The birds, which traditionally live along the coast, are moving inland as their diet changes from fish to human food and rubbish. In the process they are becoming more aggressive and opportunistic, stealing food from out of people’s hands and attacking small animals.
In one incident, a flock of seagulls pecked a Chihuahua puppy to death in Devon, southwest England. In another, the birds killed a Yorkshire terrier in Cornwall who was playing in the garden when the gulls swooped down. Although the dog escaped into the kitchen, owner Emily Vincent said he was so badly injured it resemble a “murder scene”. The dog, named Roo, had to be put down.
Cornwall was also the scene of another attack where the birds killed a pet tortoise named Stig. Owner Jan Byrne said: “They turned him over and were pecking at him. We were devastated.”
Outside of southwest England, there are also reports from London that gulls have been drowning pigeons in Hyde Park before eating them.

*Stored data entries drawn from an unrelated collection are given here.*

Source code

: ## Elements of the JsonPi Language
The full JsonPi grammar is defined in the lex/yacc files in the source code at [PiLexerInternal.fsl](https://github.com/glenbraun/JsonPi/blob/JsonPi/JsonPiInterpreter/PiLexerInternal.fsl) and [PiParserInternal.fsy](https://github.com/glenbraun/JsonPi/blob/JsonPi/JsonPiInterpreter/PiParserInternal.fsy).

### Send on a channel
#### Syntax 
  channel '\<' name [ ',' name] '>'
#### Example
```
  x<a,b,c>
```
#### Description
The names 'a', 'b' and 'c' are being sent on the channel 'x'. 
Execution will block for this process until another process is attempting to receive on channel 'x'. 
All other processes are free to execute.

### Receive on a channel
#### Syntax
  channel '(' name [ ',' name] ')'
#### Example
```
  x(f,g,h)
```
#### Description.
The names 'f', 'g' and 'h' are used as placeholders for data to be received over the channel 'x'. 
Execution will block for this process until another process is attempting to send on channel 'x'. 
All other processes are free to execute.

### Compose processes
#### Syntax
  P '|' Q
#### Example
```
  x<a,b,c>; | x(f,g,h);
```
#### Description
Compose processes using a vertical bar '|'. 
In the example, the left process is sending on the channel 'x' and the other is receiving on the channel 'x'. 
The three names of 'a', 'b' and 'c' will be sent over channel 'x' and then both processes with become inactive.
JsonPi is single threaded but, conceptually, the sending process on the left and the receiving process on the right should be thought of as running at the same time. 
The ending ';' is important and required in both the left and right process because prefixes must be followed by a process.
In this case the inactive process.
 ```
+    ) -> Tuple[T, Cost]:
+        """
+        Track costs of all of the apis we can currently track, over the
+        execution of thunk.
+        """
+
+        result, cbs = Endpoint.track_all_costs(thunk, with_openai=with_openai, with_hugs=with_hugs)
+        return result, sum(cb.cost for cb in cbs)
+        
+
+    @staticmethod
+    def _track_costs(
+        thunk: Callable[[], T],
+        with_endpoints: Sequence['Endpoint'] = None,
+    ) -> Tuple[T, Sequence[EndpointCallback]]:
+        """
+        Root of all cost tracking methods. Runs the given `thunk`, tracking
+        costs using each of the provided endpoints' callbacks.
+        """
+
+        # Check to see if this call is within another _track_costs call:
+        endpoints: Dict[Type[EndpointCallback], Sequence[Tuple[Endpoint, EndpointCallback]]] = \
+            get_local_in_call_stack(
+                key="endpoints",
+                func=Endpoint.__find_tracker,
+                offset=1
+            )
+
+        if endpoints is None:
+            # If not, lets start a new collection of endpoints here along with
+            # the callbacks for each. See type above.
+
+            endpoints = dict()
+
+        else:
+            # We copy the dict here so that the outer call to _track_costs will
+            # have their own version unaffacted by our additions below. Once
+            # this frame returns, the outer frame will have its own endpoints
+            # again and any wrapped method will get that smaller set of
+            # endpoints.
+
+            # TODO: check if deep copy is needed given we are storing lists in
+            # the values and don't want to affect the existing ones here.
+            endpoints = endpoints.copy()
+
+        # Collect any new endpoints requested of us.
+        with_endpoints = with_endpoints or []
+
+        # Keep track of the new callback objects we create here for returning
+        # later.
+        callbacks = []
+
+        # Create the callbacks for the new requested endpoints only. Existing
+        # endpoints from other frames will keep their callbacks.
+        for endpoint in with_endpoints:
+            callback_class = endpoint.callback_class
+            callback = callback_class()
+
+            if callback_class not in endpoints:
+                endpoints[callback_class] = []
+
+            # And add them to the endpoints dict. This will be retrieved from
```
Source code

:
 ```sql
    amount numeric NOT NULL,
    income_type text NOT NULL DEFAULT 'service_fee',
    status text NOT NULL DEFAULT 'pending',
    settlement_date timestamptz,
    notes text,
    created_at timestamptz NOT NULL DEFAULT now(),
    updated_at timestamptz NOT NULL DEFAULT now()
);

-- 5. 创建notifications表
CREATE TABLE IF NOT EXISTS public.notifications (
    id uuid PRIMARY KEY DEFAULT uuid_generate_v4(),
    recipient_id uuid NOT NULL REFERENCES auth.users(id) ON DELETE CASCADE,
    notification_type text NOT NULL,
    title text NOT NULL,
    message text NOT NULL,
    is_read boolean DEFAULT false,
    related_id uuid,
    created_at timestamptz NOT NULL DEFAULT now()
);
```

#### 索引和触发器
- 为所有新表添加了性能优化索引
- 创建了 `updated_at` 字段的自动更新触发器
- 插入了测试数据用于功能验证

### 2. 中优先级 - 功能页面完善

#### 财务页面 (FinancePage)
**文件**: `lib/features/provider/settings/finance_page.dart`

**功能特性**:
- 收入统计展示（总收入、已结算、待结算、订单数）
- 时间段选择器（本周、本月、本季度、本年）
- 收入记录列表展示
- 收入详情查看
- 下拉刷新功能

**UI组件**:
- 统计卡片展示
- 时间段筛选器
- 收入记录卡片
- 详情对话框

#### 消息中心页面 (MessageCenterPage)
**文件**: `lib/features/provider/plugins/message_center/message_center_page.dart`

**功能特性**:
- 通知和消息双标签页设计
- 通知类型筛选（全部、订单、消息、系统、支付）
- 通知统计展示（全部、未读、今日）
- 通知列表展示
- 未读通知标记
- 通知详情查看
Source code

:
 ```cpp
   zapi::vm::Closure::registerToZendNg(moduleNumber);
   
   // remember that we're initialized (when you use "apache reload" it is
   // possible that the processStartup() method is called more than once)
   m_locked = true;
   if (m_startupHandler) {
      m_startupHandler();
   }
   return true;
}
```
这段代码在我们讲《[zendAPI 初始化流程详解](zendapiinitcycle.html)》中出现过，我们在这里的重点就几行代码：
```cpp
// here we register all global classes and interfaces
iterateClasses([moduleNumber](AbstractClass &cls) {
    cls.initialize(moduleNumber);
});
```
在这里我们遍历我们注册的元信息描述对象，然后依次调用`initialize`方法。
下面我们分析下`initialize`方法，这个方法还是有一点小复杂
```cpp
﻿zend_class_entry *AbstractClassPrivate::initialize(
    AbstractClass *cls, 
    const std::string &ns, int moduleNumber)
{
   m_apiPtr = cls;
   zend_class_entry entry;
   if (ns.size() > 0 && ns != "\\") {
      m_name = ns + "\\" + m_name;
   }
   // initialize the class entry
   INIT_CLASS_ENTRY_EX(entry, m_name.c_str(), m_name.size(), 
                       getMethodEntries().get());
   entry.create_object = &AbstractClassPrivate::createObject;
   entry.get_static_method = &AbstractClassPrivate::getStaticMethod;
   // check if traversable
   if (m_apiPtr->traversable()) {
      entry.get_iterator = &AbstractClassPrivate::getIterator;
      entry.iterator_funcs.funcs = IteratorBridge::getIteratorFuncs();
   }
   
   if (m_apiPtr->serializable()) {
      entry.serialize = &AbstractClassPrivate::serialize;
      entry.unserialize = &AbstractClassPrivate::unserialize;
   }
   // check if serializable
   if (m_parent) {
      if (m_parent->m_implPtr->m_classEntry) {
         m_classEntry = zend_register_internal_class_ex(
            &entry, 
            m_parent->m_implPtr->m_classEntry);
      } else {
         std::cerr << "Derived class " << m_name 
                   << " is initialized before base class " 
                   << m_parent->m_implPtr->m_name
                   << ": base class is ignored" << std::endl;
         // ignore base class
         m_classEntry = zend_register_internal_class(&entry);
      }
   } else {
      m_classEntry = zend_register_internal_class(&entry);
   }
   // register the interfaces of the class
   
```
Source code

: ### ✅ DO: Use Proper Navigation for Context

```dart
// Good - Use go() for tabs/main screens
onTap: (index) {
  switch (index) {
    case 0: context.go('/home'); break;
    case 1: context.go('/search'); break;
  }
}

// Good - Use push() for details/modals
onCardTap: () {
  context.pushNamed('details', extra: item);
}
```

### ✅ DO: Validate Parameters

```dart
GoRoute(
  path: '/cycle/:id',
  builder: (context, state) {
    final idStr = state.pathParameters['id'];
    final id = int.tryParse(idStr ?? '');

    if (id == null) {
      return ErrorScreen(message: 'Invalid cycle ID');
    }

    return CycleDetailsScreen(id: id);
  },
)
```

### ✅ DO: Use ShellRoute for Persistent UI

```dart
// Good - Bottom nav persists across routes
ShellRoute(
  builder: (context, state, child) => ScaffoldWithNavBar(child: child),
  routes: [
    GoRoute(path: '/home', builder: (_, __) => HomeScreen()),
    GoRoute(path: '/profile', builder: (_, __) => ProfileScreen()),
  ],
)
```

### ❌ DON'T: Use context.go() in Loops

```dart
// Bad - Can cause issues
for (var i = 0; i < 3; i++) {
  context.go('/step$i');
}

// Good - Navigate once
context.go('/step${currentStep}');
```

They have also reportedly attacked and killed adult sheep in Ireland. Farmer John McCrohan fought the birds off two ewes with a stick. “I am convinced if I didn’t have that stick, they might have attacked me,” he said. The sheep died from their injuries.
There even reports of attacks on humans. In scenes reminiscent of Alfred Hitchcock’s The Birds, pensioner Sue Atkinson was left with blood pouring down her face after she was attacked outside a school in Cornwall. Her injury was so severe she had to be taken to hospital and have the wound glued shut.
Business Insider says the problem is growing so bad that Prime Minister David Cameron has called for a “Big Conversation” on the issue. Although the number of gulls in Britain has more than halved since 1970, the number living inland is on the rise.
In the March Budget, Chancellor George Osborne pledged £250,000 for a research project into the birds’ behaviour, but it was later scrapped. Now there are signs the Prime Minister may reverse the decision.
However, any cull would require a change a law as they are currently a protected species under the Wildlife and Countryside Act 1981. Not only is it illegal to kill the birds but disturbing nests is also an offence.